EREWHON BOOKS, a publisher focusing on novel-length works of speculative fiction: science fiction, fantasy, and related genres, holds readings usually on the second Thursday each month virtually for now and in a pre-apocalypse world at its high ceilinged office of many windows in Manhattan.
Fantastic Fiction at KGB is a monthly speculative-fiction reading series held on the third Wednesday of every month virtually for now, and in a pre-apocalypse world at KGB Bar in Manhattan. Ellen Datlow and Matthew Kressel host the event. As one might expect from a communism-themed bar, admission is free.
The NYC Greek Myth & Classical Lit Meetup meets every third Thursday of the month at the Cloister Cafe in the East Village to discuss the work of mostly long dead authors (e.g. Aristophanes, Dante.) The group has existed for more than a decade, so the long-term participants have already earned their unofficial classics PhD’s, and we already know that anybody who would do this for fun is as hip as a person can get.
The virtual exhibit Guiding Spirits: The Radical Witches and Women of OPUS presents materials highlighting explorations of mythological witches and the occult and supernatural underpinnings of depth psychology.

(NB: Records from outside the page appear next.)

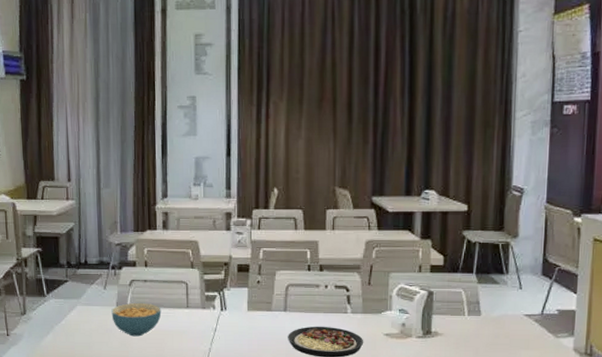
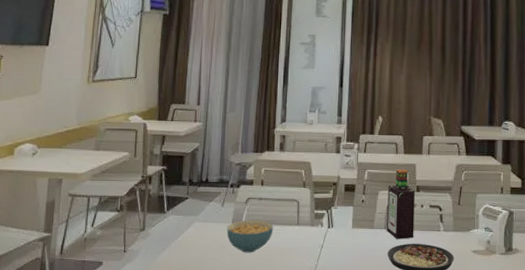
bottle: none [286,247,318,322] -> present [387,169,415,239]

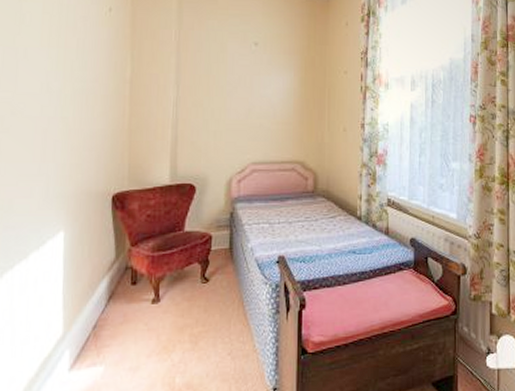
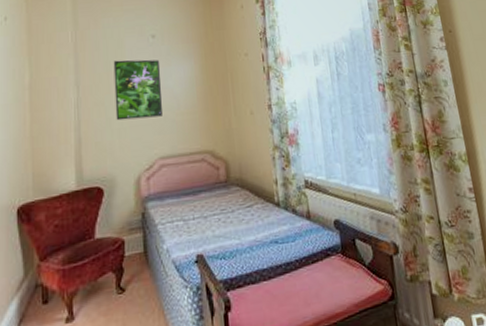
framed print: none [213,64,261,124] -> present [113,59,163,121]

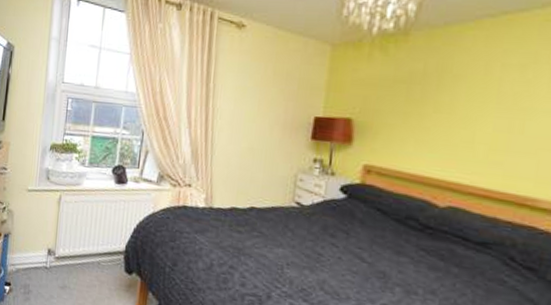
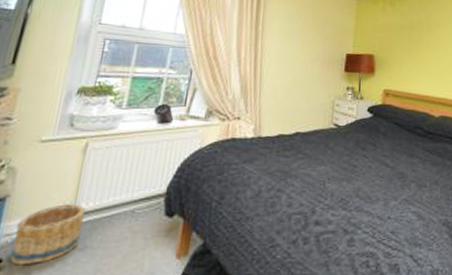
basket: none [15,247,64,292] -> present [10,204,87,266]

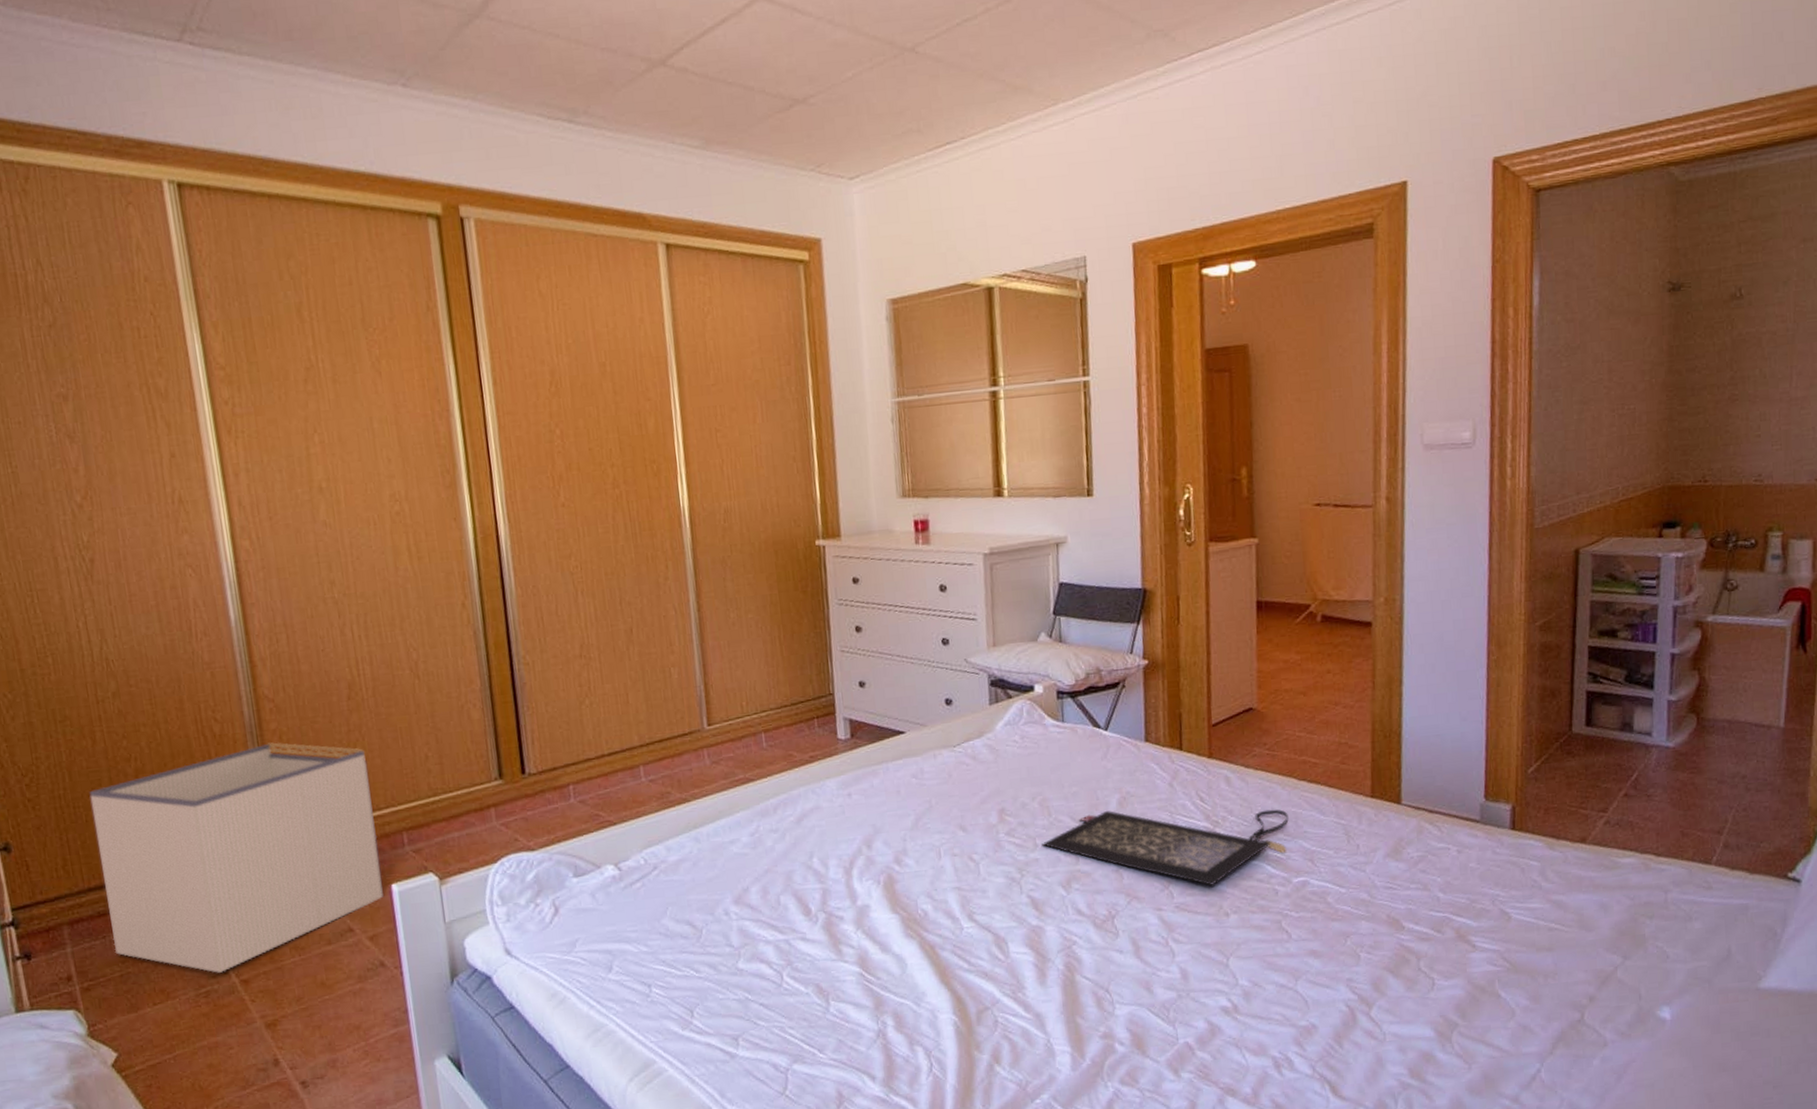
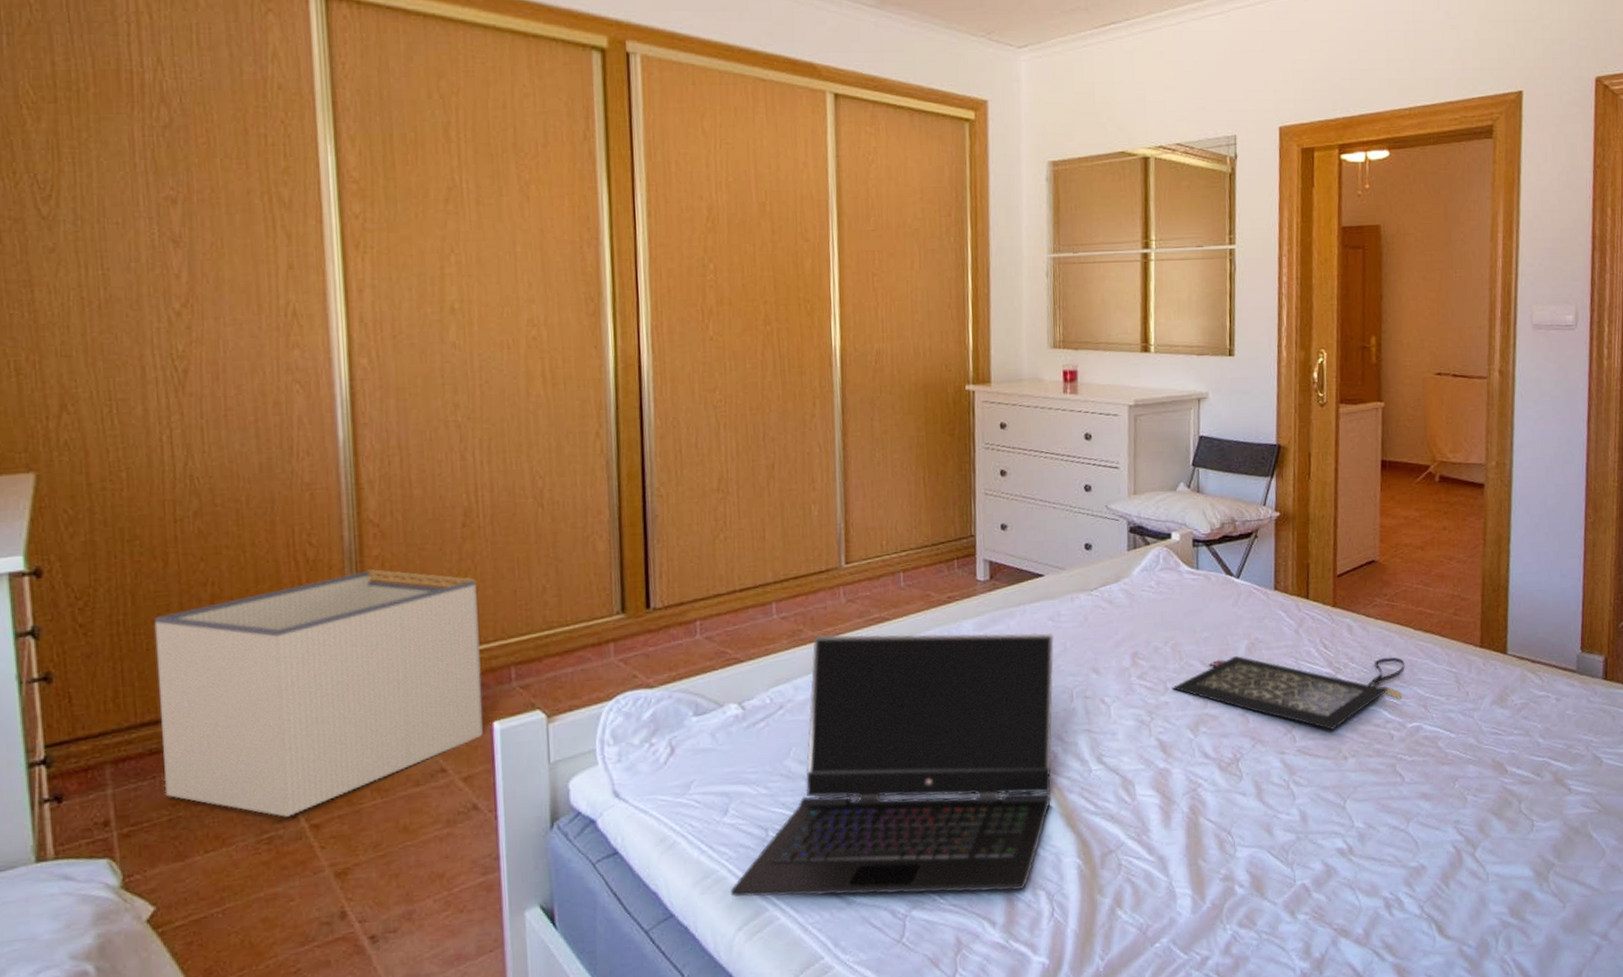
laptop computer: none [620,790,925,1050] -> present [731,632,1054,898]

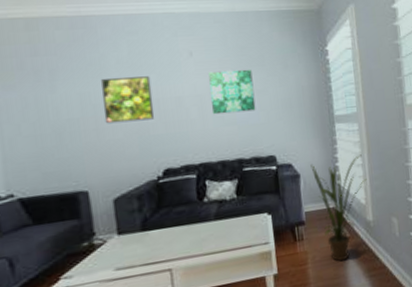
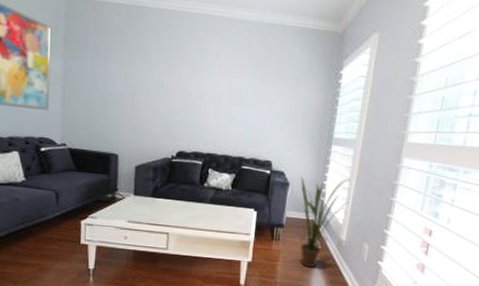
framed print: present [101,76,155,124] -> none [140,64,182,107]
wall art: present [208,69,256,115] -> none [227,74,268,118]

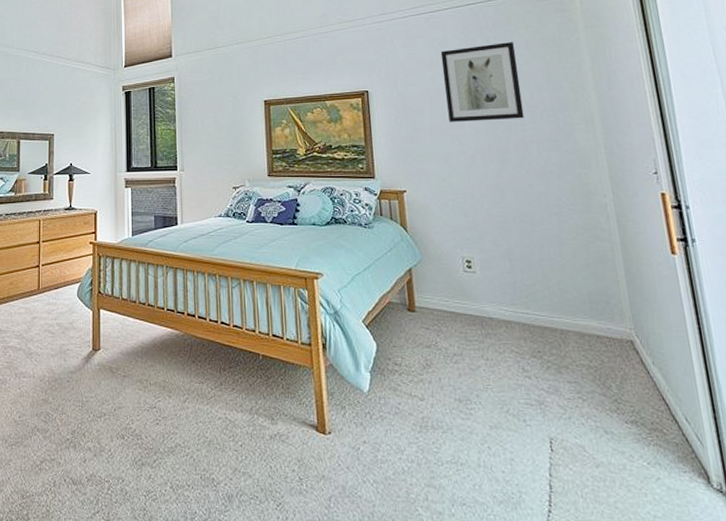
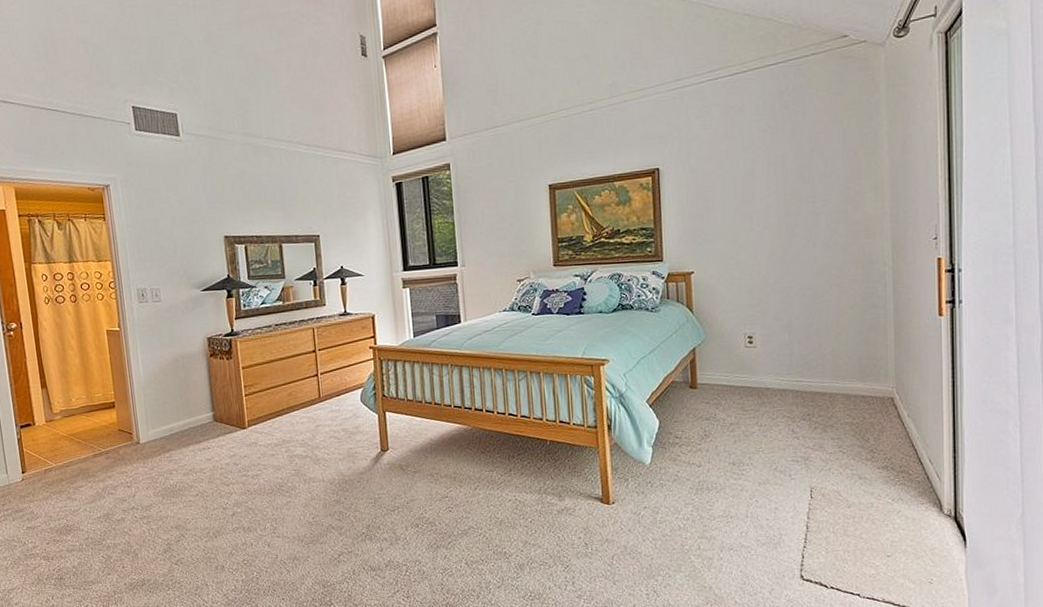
wall art: present [440,42,524,122] -> none [736,107,816,198]

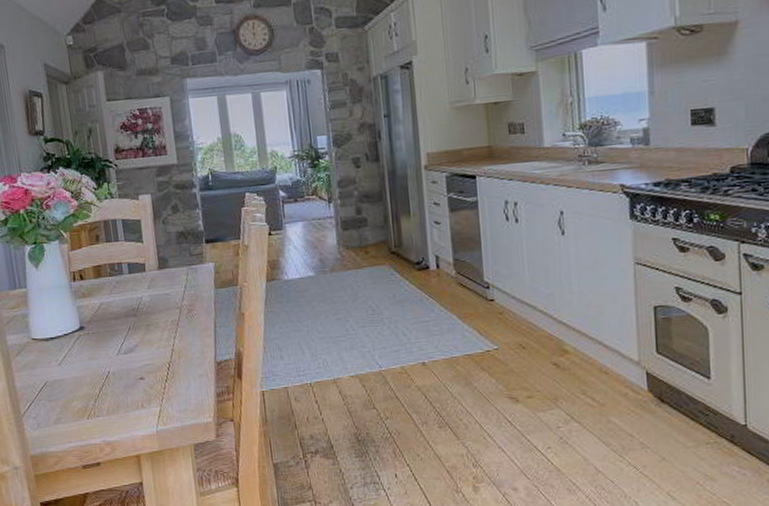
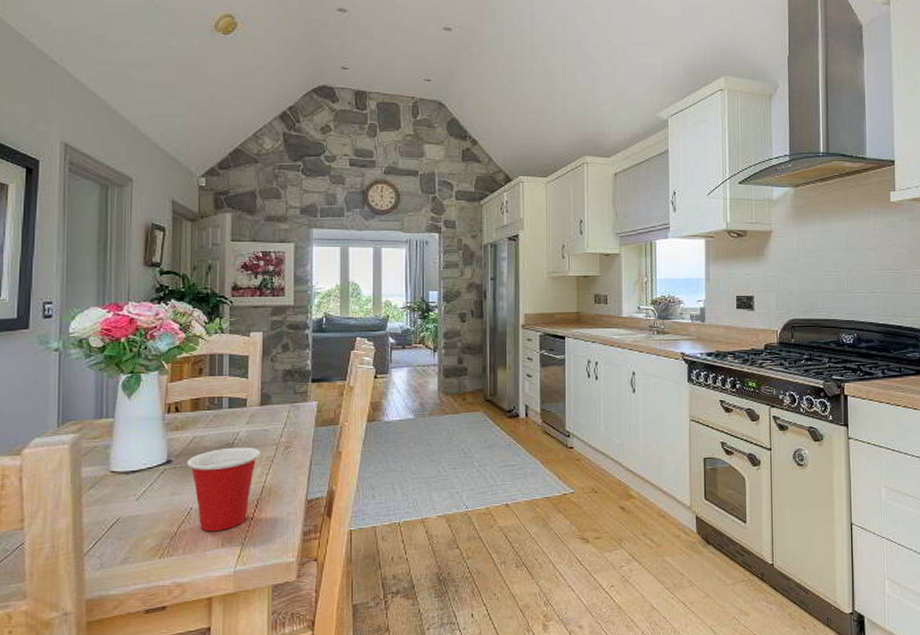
cup: none [98,311,166,394] -> present [187,447,260,532]

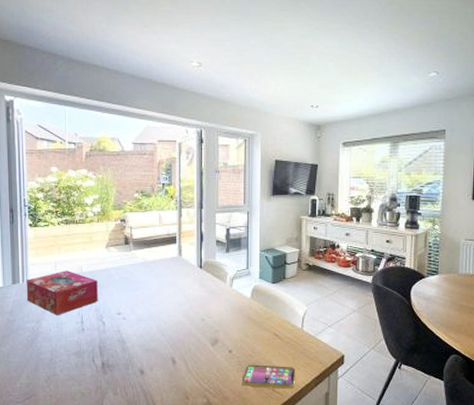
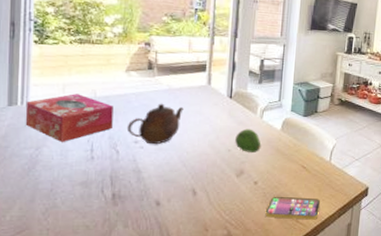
teapot: none [110,276,159,316] -> present [126,103,184,145]
fruit: none [208,297,233,321] -> present [235,128,261,153]

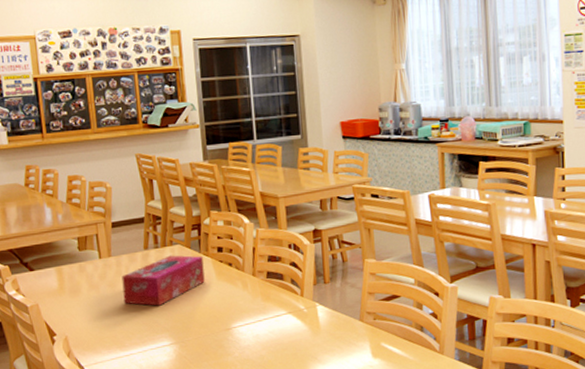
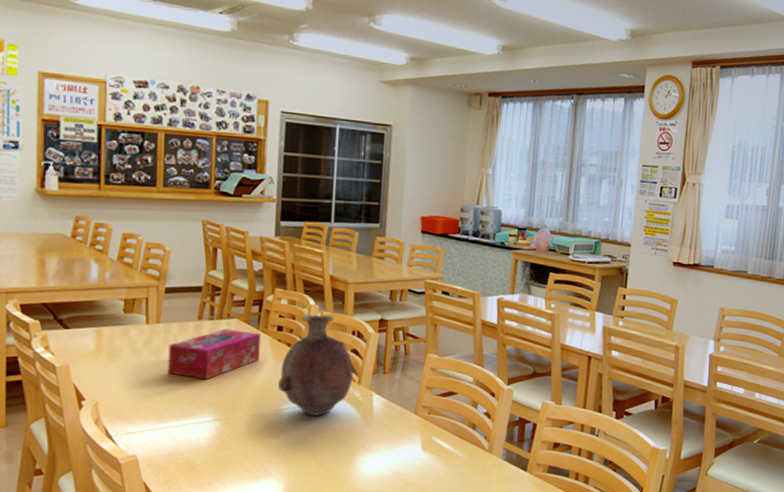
vase: none [224,231,295,332] -> present [277,314,354,416]

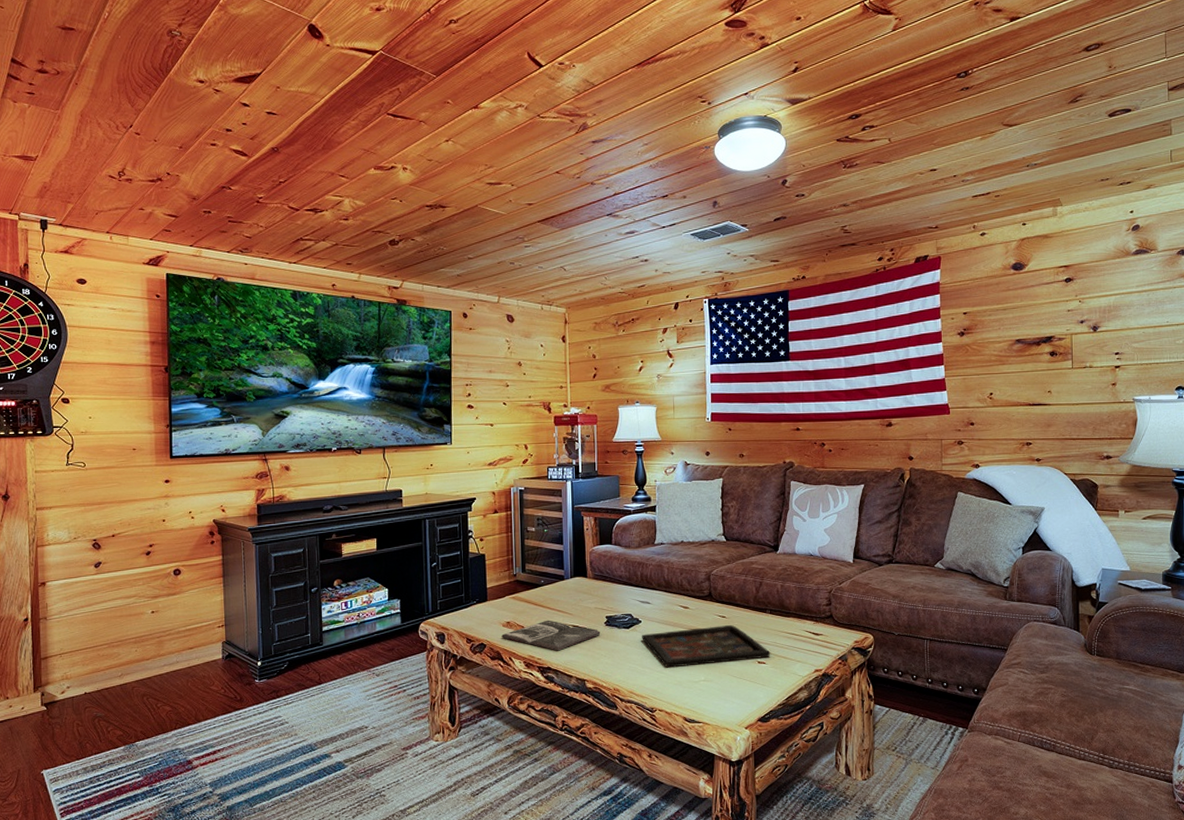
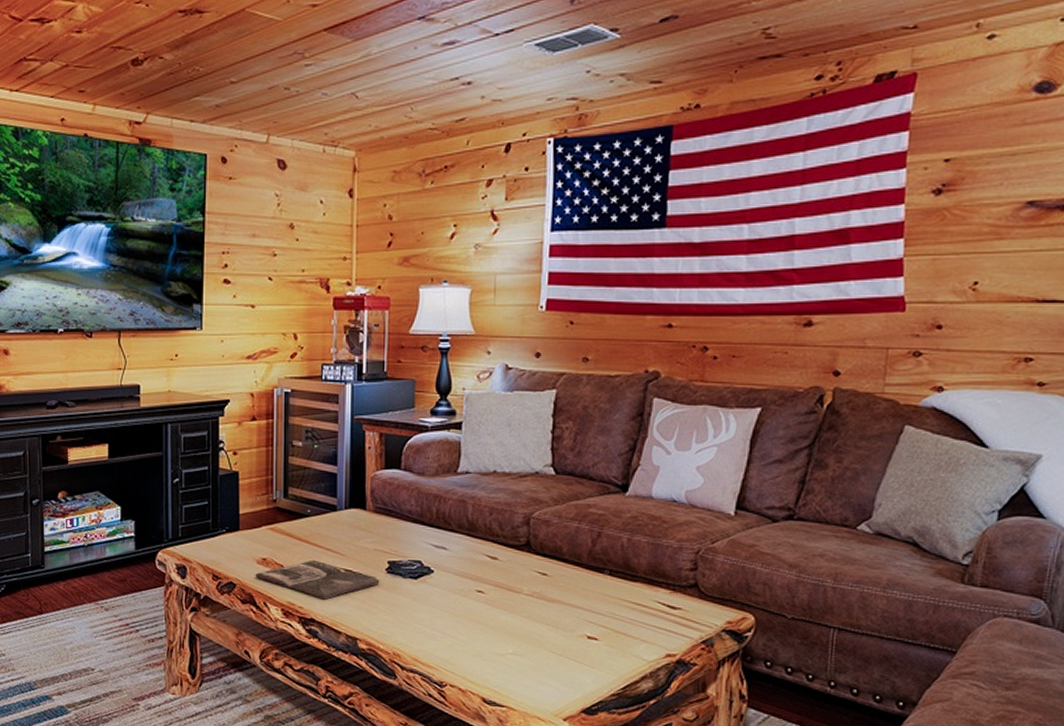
decorative tray: present [641,625,771,668] -> none [432,585,606,634]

The conference Anime Los Angeles 17 has been postponed for a year. Instead of this month, it will take place from January 6-9, 2022, in Long Beach California.
New York City Events
In a series of richly-imagined portraits, the artistic duo Sarah Cooper and Nina Gorfer explore the idea of Utopia in the age of the new diaspora. Young women who have been forced to uproot their lives are photographed like goddesses inside lustrous and surrealist-inspired sets. On exhibition in the Church Mission Building near 23rd street at Fotografiska New York until February 7.
On various Thursdays, Fridays, Saturdays, and Sundays starting February 2021, you can enjoy a 90-minute psychedelic cocktail menu with the Mad Hatter in an immersive Alice in Wonderland experience. $65. Reserve in advance.
A seven-foot statue of Medusa holding the head of a Greek hero now stands across from the Manhattan courthouse that convicted Harvey Weinstein, the New York Post reported recently. The statue will be on view there until March. (It’s not an event, but you know, COVID. . . if you go to see this one, at least you’ll be outdoors!)
Look at paintings in a Met Museum exhibition that capture the Ramayana, an epic narrative composed by the Sanskrit poet Valmiki around the fifth century B.C. Or check out Arte del mar ("art of/from the sea"), which explores the artistic exchange around the rim of the Caribbean Sea before the sixteenth century, including objects rooted in mythological narratives.
Check out the images of buddhas, bodhisattvas, tantric deities, protectors and more at the Rubin Museum’s Tibetan Buddhist Shrine Room, which is open again with timed entry tickets for social distancing.